A. Dear Amy,
You are faced with the most common struggle that most brides and grooms face - trying to
keep your wedding budget under control, while not making enemies with friends and family.
Though I certainly understand your desire for the simplicity of a "one-stop
shop" type invitation for your event, I can't recommend it. I do think there are ways
to keep the guest list down for your second reception in Philadelphia, but invitations to
this should be separate from your initial wedding invitations. When you send out the
wedding invitations, you are wise to send them to everyone on your list. Then as you begin
to get back your RSVP's you can formulate a mailing list for invitations to the second
reception using those regrets you receive for the wedding in Michigan. You could possibly
have three choices for spots to check on your initial response card, reading something
like this:____ Accept with pleasure
____ Decline with regret
____ Distance prohibits me from attending the wedding. Please notify me of any reception
plans in Philadelphia.
By putting your choices this way, it gives those who choose to attend the initial
wedding/reception a hint that they aren't invited to both events. (It is not traditional
that you are expected to entertain everyone at two receptions for your wedding. You may,
however, be wise to bite the bullet and invite some of your closest family members, such
as parents and grandparents, sisters& brothers, etc., just to keep peace.) Those who
are not members of the immediate family will get over it. Hopefully, with immediate family
members you can be open with them about budgetary constraints and find a delicate way of
soliciting financial assistance. (I can't judge that for you, not knowing anything about
your individual family situations.)
You are fortunate that you have some time to get these bugs worked out. The extra expense
you have for sending out a second invitation will be small, compared to hurt feelings for
those who might want to attend your wedding, and feel they're not invited if they can only
make the event in Philadelphia. You have the luxury of 2 months' time between the first
and second event, so you can send the invitations to the second reception after you return
from your honeymoon, if that occurs immediately following the wedding & reception #1.

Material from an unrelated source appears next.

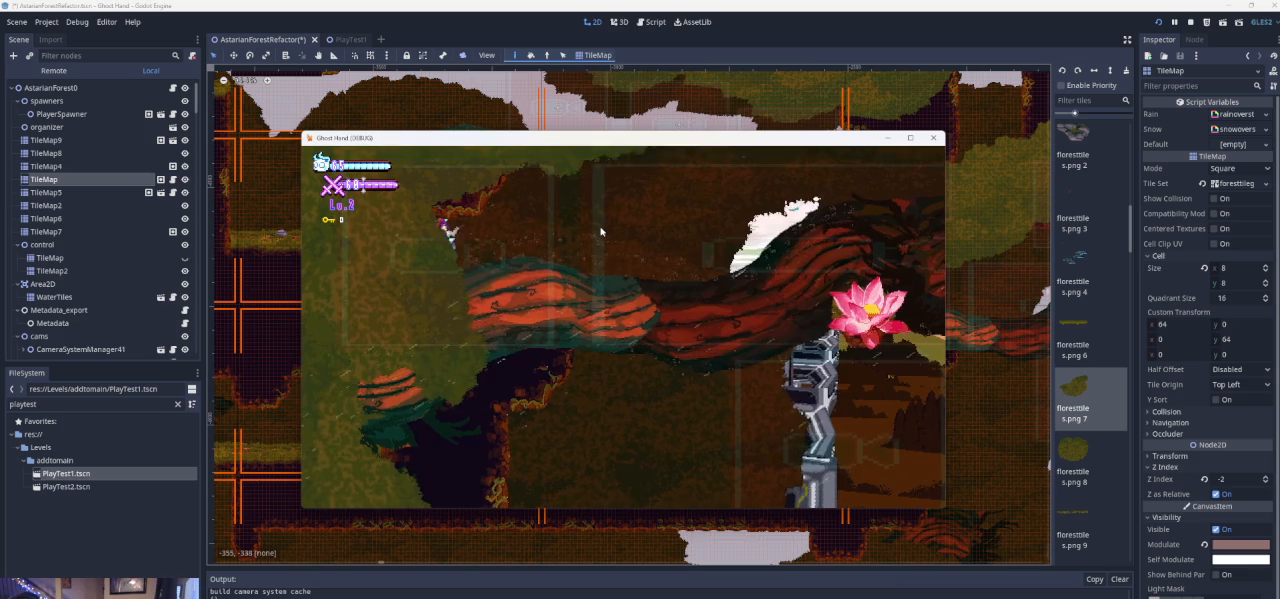
{"buttons": [], "left_stick": "left", "events": [[233, "CROSS", "up"], [367, "left_stick", "center"], [433, "left_stick", "left"]]}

Also, please bear in mind that the purpose of a reception is for receiving family and
friends, and there is no rule that you have to have both events be identical in terms of
their formality, time of day, menu, entertainment, etc. One way to cut costs is to keep
the second reception less formal, perhaps holding it as a brunch/open house type event
during the day, rather than an evening event with dinner and a band. Though you may wish
to do both, when you look at cost a day time event will definitely keep your costs down on
food, alcohol, and the length of time people typically
linger at the event. Also, your invitations to the second reception can be less formal and
much less expensive.
Hope these tips provide you some food for thought. Best of luck to you in your planning.